ACEH - Komisi Kebenaran dan Rekonsiliasi (KKR) Aceh mengembalikan kerugian keuangan negara senilai Rp258,5 juta dari temuan kasus dugaan tindak pidana korupsi pada kegiatan perjalanan dinas (SPPD) fiktif di lembaga tersebut.
"Kasus SPPD fiktif di KKR Aceh ini kita selesaikan secara restoratif justice dan pengembalian kerugian keuangan negara, oleh KKR Aceh," kata Kasat Reskrim Polresta Banda Aceh Kompol Fadillah Aditya Pratama di Banda Aceh dilansir dari Antara, Kamis, 7 September.
Fadillah menyampaikan dalam perkara ini awalnya terjadi dugaan tindak pidana korupsi pada kegiatan surat perintah perjalanan dinas (SPPD) di KKR Aceh yang bersumber dari dana anggaran pendapatan belanja Aceh (APBA) pada Badan Reintegrasi Aceh (BRA) tahun anggaran 2022.
Fadillah menjelaskan kasus tersebut berawal dari adanya informasi ke Polresta Banda Aceh pada Februari 2023. Di mana, terdapat dugaan tindak korupsi pada perjalanan dinas KKR Aceh yang bersumber dari APBA tahun anggaran 2022 pada Badan Reintegrasi Aceh (BRA) sebesar Rp772 juta.
Kasus SPPD fiktif ini melibatkan sebanyak 58 orang yang terdiri atas tujuh Komisioner KKR Aceh, 18 staf sekretariat BRA, 33 pokja.

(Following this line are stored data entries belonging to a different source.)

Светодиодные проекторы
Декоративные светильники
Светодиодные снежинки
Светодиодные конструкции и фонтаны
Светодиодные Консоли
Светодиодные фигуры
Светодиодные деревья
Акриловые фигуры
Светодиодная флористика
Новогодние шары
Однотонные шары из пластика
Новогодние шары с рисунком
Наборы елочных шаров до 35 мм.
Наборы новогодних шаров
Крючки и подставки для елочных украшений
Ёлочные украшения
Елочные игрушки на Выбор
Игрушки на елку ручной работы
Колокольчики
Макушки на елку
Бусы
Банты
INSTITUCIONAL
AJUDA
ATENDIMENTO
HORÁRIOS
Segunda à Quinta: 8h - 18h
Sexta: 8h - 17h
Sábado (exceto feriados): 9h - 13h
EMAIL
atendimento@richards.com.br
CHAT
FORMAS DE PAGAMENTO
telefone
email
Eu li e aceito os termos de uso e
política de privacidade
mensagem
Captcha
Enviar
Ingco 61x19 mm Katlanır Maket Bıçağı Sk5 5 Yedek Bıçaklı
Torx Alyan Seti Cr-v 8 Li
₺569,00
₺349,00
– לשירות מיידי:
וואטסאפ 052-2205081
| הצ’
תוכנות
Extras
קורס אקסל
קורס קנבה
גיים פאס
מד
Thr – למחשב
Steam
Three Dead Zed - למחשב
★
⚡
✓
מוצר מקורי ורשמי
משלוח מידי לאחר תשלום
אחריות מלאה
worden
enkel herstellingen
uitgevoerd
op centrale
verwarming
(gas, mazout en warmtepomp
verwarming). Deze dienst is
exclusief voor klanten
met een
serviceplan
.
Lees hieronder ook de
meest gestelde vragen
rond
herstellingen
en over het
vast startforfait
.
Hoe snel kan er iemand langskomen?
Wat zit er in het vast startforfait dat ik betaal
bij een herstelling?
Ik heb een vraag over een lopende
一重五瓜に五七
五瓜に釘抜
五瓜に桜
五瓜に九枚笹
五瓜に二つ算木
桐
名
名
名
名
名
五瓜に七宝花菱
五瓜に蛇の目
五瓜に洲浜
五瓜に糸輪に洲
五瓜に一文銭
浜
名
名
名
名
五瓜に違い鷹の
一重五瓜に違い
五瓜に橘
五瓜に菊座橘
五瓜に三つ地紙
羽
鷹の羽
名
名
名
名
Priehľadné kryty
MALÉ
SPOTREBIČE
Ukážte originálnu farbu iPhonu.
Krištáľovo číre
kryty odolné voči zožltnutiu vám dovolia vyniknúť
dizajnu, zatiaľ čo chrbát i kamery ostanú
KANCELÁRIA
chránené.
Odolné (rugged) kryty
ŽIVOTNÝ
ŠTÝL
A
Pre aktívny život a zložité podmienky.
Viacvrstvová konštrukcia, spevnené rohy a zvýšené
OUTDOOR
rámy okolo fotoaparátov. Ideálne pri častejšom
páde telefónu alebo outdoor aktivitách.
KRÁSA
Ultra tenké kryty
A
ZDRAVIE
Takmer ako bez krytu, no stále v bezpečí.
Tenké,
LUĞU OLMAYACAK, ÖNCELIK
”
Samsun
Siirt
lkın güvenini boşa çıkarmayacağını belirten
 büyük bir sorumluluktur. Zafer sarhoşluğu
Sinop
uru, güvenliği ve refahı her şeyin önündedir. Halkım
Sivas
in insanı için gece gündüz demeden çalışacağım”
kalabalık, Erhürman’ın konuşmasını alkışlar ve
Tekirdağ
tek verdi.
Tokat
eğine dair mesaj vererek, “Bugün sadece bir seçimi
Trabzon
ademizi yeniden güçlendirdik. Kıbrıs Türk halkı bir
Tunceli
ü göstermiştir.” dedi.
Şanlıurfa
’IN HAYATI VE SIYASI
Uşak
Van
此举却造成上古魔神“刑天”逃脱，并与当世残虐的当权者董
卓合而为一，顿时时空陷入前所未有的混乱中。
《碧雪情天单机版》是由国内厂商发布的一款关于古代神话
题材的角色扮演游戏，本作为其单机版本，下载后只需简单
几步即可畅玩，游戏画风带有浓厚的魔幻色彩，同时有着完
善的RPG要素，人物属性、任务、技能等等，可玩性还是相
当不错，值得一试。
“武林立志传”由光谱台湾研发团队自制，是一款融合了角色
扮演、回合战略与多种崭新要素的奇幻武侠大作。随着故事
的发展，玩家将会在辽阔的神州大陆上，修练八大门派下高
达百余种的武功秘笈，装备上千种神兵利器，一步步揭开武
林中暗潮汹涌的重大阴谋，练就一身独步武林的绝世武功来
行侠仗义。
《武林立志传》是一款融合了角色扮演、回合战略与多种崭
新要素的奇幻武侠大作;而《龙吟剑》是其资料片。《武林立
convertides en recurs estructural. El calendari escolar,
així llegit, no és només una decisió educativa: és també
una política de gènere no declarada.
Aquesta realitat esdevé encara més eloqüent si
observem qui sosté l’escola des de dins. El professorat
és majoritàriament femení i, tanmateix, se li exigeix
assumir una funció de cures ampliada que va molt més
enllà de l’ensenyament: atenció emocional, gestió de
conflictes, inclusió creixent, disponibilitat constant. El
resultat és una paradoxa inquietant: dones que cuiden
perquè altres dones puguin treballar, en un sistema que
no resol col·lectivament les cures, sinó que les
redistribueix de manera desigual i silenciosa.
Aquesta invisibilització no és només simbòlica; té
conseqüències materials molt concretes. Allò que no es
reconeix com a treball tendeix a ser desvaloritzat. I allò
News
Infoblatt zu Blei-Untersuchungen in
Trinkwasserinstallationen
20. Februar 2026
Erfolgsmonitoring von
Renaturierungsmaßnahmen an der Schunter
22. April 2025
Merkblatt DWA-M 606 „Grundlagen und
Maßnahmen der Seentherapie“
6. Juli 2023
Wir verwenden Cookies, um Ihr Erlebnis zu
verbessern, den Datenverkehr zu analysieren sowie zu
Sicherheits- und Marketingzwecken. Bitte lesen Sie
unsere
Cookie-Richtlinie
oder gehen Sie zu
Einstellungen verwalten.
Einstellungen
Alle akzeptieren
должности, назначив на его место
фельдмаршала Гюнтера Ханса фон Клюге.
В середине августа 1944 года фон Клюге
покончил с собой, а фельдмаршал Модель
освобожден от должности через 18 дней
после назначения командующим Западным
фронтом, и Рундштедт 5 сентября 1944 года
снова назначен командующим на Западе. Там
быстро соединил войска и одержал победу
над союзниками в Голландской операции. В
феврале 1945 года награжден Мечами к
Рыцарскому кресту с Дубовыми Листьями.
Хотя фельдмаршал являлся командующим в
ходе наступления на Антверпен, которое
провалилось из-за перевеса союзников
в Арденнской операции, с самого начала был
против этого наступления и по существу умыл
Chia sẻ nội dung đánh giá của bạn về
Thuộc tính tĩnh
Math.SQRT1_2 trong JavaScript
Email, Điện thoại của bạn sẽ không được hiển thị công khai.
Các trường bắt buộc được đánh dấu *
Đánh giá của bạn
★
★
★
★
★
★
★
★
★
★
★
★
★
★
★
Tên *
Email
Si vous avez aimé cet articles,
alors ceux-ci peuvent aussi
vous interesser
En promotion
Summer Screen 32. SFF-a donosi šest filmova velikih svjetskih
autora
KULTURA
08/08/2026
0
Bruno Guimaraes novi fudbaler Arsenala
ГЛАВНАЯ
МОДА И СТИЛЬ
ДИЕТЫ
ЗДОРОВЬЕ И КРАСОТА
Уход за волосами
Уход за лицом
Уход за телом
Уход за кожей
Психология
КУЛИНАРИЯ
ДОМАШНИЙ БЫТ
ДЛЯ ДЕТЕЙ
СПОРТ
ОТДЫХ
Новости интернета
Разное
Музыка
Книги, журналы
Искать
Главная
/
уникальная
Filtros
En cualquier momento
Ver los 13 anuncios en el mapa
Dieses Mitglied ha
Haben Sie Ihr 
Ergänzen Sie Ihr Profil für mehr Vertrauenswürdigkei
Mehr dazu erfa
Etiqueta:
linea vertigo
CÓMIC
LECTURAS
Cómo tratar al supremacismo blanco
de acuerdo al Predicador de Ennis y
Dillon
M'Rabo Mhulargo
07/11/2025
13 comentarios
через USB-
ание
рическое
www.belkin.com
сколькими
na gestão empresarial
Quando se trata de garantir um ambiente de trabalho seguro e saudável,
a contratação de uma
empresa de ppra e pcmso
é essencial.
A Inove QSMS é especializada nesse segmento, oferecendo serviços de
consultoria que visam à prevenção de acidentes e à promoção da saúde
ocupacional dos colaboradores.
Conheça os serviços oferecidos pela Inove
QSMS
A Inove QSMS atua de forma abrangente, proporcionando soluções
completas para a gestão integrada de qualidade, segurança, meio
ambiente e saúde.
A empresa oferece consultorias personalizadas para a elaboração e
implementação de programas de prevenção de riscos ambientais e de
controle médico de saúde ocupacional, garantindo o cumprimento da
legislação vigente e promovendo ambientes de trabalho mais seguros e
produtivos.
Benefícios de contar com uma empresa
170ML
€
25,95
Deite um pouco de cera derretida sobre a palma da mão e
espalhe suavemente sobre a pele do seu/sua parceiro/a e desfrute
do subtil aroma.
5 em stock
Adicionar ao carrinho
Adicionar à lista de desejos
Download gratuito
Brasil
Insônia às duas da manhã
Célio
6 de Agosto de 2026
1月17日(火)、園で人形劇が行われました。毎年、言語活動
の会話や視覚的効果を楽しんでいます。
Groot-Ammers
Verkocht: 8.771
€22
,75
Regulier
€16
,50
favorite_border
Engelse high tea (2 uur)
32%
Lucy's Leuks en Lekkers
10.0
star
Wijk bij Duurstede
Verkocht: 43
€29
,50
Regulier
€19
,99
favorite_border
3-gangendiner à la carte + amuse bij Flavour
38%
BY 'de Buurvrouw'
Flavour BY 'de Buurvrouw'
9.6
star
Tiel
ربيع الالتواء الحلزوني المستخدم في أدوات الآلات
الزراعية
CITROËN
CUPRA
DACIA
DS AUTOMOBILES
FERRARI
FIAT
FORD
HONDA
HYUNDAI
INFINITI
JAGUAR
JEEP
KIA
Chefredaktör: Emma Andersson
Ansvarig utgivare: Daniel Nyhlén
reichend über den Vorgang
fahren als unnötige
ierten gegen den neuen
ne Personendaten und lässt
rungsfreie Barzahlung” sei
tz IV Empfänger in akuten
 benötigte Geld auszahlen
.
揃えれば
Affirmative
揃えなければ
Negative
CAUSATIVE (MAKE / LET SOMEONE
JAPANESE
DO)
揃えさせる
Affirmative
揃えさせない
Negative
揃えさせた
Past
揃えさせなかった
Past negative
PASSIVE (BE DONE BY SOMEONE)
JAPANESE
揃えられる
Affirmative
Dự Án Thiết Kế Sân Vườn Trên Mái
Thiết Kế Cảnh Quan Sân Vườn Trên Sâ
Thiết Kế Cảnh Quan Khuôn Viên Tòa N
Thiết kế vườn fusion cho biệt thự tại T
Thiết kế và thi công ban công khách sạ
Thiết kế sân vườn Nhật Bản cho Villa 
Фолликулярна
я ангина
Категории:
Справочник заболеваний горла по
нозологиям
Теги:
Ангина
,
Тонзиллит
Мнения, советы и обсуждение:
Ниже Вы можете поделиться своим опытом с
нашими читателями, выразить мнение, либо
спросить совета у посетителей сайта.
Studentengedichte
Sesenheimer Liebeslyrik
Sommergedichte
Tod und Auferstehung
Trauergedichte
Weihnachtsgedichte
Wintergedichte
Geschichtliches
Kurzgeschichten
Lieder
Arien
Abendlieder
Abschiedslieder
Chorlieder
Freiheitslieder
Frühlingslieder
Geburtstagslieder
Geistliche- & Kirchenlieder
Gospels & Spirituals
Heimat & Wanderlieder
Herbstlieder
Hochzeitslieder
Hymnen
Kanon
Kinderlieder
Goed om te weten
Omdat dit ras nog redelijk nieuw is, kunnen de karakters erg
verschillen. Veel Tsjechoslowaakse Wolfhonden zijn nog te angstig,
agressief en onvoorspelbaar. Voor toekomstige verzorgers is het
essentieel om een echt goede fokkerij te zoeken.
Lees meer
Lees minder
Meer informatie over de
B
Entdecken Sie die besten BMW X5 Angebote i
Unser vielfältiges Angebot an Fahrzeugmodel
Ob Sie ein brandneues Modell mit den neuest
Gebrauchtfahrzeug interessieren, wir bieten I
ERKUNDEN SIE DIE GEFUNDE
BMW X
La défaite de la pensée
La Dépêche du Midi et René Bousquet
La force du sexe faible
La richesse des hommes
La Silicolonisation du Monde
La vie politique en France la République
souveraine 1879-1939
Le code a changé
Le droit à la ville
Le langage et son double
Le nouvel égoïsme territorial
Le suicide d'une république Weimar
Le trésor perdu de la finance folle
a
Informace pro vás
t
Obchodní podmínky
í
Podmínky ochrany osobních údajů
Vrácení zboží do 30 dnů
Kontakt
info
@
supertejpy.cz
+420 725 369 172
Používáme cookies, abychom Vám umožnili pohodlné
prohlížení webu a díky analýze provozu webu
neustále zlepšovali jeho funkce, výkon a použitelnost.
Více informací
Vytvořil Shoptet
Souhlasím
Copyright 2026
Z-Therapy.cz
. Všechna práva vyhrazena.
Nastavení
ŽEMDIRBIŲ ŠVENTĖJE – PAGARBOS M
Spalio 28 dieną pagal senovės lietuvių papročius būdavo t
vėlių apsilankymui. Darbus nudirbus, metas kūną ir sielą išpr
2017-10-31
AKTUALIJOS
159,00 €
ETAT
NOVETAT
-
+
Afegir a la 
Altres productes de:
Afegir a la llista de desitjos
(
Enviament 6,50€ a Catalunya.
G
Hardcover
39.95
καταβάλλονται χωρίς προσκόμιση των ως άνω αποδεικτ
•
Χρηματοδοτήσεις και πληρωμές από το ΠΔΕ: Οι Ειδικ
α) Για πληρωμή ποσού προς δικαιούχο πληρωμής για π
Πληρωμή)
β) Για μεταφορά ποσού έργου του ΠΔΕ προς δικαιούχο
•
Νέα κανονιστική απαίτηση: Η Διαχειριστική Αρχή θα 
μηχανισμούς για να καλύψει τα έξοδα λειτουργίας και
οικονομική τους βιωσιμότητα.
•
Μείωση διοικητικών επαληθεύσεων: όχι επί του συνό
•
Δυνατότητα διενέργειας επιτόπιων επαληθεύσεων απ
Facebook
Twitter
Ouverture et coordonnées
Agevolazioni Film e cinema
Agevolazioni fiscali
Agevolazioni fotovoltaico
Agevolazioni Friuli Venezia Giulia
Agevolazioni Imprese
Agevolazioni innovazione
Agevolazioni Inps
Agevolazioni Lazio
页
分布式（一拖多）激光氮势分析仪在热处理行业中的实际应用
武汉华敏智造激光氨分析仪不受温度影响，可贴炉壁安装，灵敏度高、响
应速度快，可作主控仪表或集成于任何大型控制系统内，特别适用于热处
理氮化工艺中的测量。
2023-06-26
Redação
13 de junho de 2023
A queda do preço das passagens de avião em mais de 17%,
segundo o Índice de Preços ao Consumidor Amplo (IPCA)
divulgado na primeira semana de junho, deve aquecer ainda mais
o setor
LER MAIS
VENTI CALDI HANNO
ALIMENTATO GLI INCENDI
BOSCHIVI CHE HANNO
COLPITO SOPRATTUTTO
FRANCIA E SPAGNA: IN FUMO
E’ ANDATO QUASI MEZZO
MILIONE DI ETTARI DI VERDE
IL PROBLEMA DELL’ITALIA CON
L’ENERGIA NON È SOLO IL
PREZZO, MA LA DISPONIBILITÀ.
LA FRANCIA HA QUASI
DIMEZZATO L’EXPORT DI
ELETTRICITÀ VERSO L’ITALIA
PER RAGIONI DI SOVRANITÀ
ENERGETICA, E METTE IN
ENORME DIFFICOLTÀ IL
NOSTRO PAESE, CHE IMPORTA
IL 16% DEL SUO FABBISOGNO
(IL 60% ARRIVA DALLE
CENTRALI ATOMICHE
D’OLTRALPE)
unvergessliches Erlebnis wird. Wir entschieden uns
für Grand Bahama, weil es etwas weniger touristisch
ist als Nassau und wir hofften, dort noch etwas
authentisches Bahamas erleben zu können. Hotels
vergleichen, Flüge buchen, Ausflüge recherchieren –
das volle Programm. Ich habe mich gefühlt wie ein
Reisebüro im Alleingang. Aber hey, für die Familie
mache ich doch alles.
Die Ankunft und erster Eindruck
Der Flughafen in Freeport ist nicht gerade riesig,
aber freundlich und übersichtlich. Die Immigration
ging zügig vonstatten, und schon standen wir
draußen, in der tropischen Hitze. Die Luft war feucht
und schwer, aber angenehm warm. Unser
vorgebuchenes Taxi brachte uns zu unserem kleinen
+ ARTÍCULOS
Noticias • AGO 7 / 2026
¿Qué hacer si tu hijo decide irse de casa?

Mereka melakukan perjalanan dinas ke 14 kabupaten/kota di Aceh dalam kurun waktu Februari-Desember 2022, dan keluar provinsi.
"Semuanya dengan 51 kali penugasan, serta perjalanan dinas keluar provinsi Aceh sebanyak empat kali ke Jakarta, dan satu kali keberangkatan ke Bali," ujarnya.
Dari perjalanan dinas tersebut, kata Fadillah, ditemukan ketidaksesuaian, di antaranya perjalanan dinas fiktif, penggelembungan harga biaya penginapan, waktu kepulangan lebih cepat dari penugasan.
Kemudian, struk biaya penginapan fiktif, serta pembayaran biaya perjalanan dinas workshop ke Bali yang tidak sesuai ketentuan.
Setelah itu, pihaknya meminta audit investigasi ke Inspektorat Aceh, hingga ditemukan adanya kerugian keuangan negara sebesar Rp258,5 juta.
Kerugian tersebut ditemukan dari SPPD fiktif sebesar Rp47 juta, penggelembungan biaya penginapan Rp65 juta, kepulangan lebih cepat sebesar Rp45 juta, bill fiktif Rp78 juta, dan uang saku tidak sesuai ketentuan Rp22 juta.
"Terhadap itu semua telah kita lakukan pemeriksaan saksi mulai dari Ketua KKR Aceh, PPTK, Komisioner KKR, bendahara, staf teknis, dan beberapa anggota Pokja KKR," katanya.
Setelah pemeriksaan, akhirnya penyelesaian dilakukan secara restorative justice, pihaknya memberikan waktu kepada KKR untuk menyetorkan kembali kerugian keuangan negara tersebut.
BACA JUGA:
"Langkah ini juga salah satu yang diprioritaskan dalam hal tindak pidana korupsi. Kita mengutamakan adanya pengembalian kerugian keuangan negara. Maka, kasusnya tidak dilanjutkan," demikian Kompol Fadillah.